Since 1983, elementary, middle and high school students across the state have played the Stock Market Game (SMG), competing against each other in teams to see who can make the most money investing in stocks over a 10-week period.

This spring, 228 Delaware teams comprised of 906 students invested a hypothetical $100,000 in stocks traded on the New York and NASDAQ exchanges from Feb. 29 to May 6. Students researched stocks and the companies that issue them and entered trades on the SMG website at real-time prices.
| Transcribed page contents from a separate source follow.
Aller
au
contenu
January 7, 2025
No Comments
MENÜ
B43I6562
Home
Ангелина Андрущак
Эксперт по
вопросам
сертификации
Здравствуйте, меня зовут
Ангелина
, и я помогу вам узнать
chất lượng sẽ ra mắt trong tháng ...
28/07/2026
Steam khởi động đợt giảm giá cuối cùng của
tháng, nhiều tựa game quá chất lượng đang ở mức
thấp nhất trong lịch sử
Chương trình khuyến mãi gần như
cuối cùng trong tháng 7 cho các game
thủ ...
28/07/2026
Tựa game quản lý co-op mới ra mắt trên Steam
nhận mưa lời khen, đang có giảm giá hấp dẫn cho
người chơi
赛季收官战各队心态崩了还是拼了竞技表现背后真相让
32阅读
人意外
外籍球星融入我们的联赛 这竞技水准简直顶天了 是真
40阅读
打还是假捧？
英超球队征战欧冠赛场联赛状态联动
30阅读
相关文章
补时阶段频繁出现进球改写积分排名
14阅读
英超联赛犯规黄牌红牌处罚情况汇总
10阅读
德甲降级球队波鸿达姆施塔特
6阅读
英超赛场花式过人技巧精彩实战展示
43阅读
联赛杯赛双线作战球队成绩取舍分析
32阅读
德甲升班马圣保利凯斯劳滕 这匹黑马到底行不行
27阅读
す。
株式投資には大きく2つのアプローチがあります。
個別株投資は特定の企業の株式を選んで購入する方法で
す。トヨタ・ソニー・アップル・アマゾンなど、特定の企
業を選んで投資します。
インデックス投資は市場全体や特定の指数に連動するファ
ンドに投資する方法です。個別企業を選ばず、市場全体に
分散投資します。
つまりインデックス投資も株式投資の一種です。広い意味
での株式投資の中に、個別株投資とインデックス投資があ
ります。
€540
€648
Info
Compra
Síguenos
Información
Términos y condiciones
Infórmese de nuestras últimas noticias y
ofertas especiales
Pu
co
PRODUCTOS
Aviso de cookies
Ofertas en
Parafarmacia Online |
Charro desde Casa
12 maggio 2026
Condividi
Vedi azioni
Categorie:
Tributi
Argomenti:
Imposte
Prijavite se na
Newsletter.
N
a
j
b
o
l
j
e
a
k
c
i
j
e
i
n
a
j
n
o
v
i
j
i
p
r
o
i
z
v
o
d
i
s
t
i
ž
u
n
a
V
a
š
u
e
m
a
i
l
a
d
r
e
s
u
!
Then at the end of 10 weeks, the team in each grade-level division with the highest value portfolio was declared a winner.

These winning teams were celebrated recently at a reception at the University of Delaware hosted by the Center for Economic Education and Entrepreneurship (CEEE), which is housed within UD’s Alfred Lerner College of Business and Economics. CEEE administers the program in the state with the support of the Investor Protection Unit of the Delaware Department of Justice (DOJ).

Craig Weldon, chief investigator in the Investor Protection Unit of the DOJ, presented trophies and certificates to the students who won the SMG and the associated Investwrite writing competition as well as their teachers.

Winners in each category (which included competitors from several Boys and Girls Clubs within the state), their schools, teacher coaches and the value of the team portfolios are:

  • Elementary Division: Marialuisa Quinonez and Emelyn Ramirez-Morales from East Dover Elementary School with $104,619; teacher, Krista Seifert.
  • Middle School Division: Alexis Murphy, Maddie Boggs, Caroline Cords, Joseph Harwell and Thomas Marzulli from Holy Angels School with $109,709; teacher, Keith McKenica.
  • High School Division: Kyle Moskowitz, Brett Saunders, Madison Northshield, Joseph Noszek and David Dill from Conrad Schools of Science with $111,682; teacher, Michelle Northshield.
  • Boys and Girls Club Elementary School Division: Ryan Givens, William Scott, Sean Scott and Kyler Rathbone; coach, Brian Daisey.

Middletown High School teacher Veronica Marine, who coached one of the participating teams, was asked what surprised her about her team.

She said, “When you see students searching for the next ‘hot’ stock, little do they know that they are researching and learning about how the market works, comparing statistics, researching new and existing companies and what is happening in our world.”

Other teachers agreed that SMG provides students with much-needed opportunities to understand the economy and how news events impact markets.

“We are also a global economy,” one teacher said, explaining that events happening in faraway countries like China have big impacts on the data his students research.

SMG competitors are also eligible to participate in InvestWrite, a national writing competition that challenges students to write critically about stock market investment strategies.

The three local InvestWrite winners, their schools and divisions were:

  • InvestWrite elementary school winner: Pauline Zhuang from Linden Hill Elementary School; teacher, Janet Huckleberry.
  • InvestWrite middle school winner – Vincent Owens from Gauger-Cobbs Middle School; teacher, Kerry Waugh.
  • InvestWrite high school winner – Nick Ellis from Middletown High School; teacher, Veronica Marine.

Waugh, who coached middle school InvestWrite winner Owens, said, “Some of the essays the students wrote for InvestWrite really impressed me with their depth of knowledge in the stock market.”

“I think I may have some future stockbrokers in my class,” she quipped.

Waugh believes that more students should be encouraged to participate in Investwrite because “students gain a deeper understanding of how the stock market works using real-world scenarios.”

“I think this put the students in the investors’ shoes, and helped deepen their understanding of how the stock market works.”